* Task: Print the full press release excerpt on Brandywine Realty Trust's notes offering below, word for word.

The Operating Partnership intends to use the net proceeds of the offering to repurchase or redeem the $350 million outstanding principal amount of its 3.95% Guaranteed Notes due February 15, 2023 and for general corporate purposes, which may include the repayment, repurchase or other retirement of other indebtedness.
The offering of the Notes was made pursuant to an effective shelf registration statement and related prospectus and preliminary prospectus supplement filed by the Company with the Securities and Exchange Commission. This press release shall not constitute an offer to sell or the solicitation of an offer to buy any securities nor will there be any sale of these securities in any jurisdiction in which such offer, solicitation or sale would be unlawful prior to registration or qualification under the securities laws of any such jurisdiction.
During the fourth quarter of 2022, the Company sold one office property in suburban Philadelphia and its ownership interest in a mixed-use property in Philadelphia for an aggregate sales price of approximately $113.6 million. The sales generated an estimated gain totaling $35.0 million, or $0.20 per share, that will be recorded in the fourth quarter and which is not currently included in the Companys net income guidance.
About Brandywine Realty Trust
Brandywine Realty Trust (NYSE: BDN) is one of the largest, publicly traded, full-service, integrated real estate companies in the United States with a core focus in the Philadelphia, Austin and Washington, D.C. markets. Organized as a real estate investment trust (REIT), we own, develop, lease and manage an urban, town center and transit-oriented portfolio comprising 164 properties and 23.0 million square feet as of September 30, 2022, which excludes assets held for sale. Our purpose is to shape, connect and inspire the world around us through our expertise, the relationships we foster, the communities in which we live and work, and the history we build together.

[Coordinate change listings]
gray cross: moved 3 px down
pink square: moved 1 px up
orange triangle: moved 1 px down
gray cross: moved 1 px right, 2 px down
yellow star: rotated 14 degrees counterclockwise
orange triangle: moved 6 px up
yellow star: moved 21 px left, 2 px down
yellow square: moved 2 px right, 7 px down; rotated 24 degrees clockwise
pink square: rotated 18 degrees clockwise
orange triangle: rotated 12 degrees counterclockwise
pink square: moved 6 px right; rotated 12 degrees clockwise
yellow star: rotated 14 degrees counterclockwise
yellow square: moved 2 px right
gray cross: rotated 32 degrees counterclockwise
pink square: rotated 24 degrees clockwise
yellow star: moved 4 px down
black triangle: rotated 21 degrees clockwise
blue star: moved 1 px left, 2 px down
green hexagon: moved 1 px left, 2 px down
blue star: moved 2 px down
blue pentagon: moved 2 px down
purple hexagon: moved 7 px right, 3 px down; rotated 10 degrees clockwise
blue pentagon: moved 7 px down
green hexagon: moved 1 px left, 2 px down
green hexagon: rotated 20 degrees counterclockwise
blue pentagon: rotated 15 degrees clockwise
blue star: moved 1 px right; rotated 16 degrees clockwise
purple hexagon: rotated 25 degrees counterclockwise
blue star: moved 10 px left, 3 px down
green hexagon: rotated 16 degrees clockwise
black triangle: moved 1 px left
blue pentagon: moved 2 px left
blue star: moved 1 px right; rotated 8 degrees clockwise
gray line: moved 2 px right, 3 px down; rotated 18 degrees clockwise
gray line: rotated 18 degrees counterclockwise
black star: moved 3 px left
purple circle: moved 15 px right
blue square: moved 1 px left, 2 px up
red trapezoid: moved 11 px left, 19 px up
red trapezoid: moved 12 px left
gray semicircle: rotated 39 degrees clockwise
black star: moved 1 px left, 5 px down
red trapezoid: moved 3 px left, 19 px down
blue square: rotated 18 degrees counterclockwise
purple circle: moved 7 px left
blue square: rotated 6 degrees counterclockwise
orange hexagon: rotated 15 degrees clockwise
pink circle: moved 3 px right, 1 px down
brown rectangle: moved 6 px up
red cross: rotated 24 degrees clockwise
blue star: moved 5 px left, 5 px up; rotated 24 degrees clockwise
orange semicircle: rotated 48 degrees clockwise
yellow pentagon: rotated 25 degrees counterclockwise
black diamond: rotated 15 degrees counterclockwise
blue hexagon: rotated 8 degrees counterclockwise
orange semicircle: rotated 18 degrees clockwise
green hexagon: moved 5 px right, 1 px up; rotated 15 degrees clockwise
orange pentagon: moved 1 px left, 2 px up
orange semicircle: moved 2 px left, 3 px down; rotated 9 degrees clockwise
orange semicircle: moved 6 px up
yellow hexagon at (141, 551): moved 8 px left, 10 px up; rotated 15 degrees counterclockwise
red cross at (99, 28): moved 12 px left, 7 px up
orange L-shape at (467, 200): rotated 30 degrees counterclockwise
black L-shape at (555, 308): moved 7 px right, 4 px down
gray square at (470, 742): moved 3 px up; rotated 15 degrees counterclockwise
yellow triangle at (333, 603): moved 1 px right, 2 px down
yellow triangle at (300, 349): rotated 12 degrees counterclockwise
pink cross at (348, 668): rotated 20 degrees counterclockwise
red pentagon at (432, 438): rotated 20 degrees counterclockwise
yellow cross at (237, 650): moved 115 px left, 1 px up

* Written response:
The Operating Partnership intends to use the net proceeds of the offering to repurchase or redeem the $350 million outstanding principal amount of its 3.95% Guaranteed Notes due February 15, 2023 and for general corporate purposes, which may include the repayment, repurchase or other retirement of other indebtedness.
The offering of the Notes was made pursuant to an effective shelf registration statement and related prospectus and preliminary prospectus supplement filed by the Company with the Securities and Exchange Commission. This press release shall not constitute an offer to sell or the solicitation of an offer to buy any securities nor will there be any sale of these securities in any jurisdiction in which such offer, solicitation or sale would be unlawful prior to registration or qualification under the securities laws of any such jurisdiction.
During the fourth quarter of 2022, the Company sold one office property in suburban Philadelphia and its ownership interest in a mixed-use property in Philadelphia for an aggregate sales price of approximately $113.6 million. The sales generated an estimated gain totaling $35.0 million, or $0.20 per share, that will be recorded in the fourth quarter and which is not currently included in the Companys net income guidance.
About Brandywine Realty Trust
Brandywine Realty Trust (NYSE: BDN) is one of the largest, publicly traded, full-service, integrated real estate companies in the United States with a core focus in the Philadelphia, Austin and Washington, D.C. markets. Organized as a real estate investment trust (REIT), we own, develop, lease and manage an urban, town center and transit-oriented portfolio comprising 164 properties and 23.0 million square feet as of September 30, 2022, which excludes assets held for sale. Our purpose is to shape, connect and inspire the world around us through our expertise, the relationships we foster, the communities in which we live and work, and the history we build together.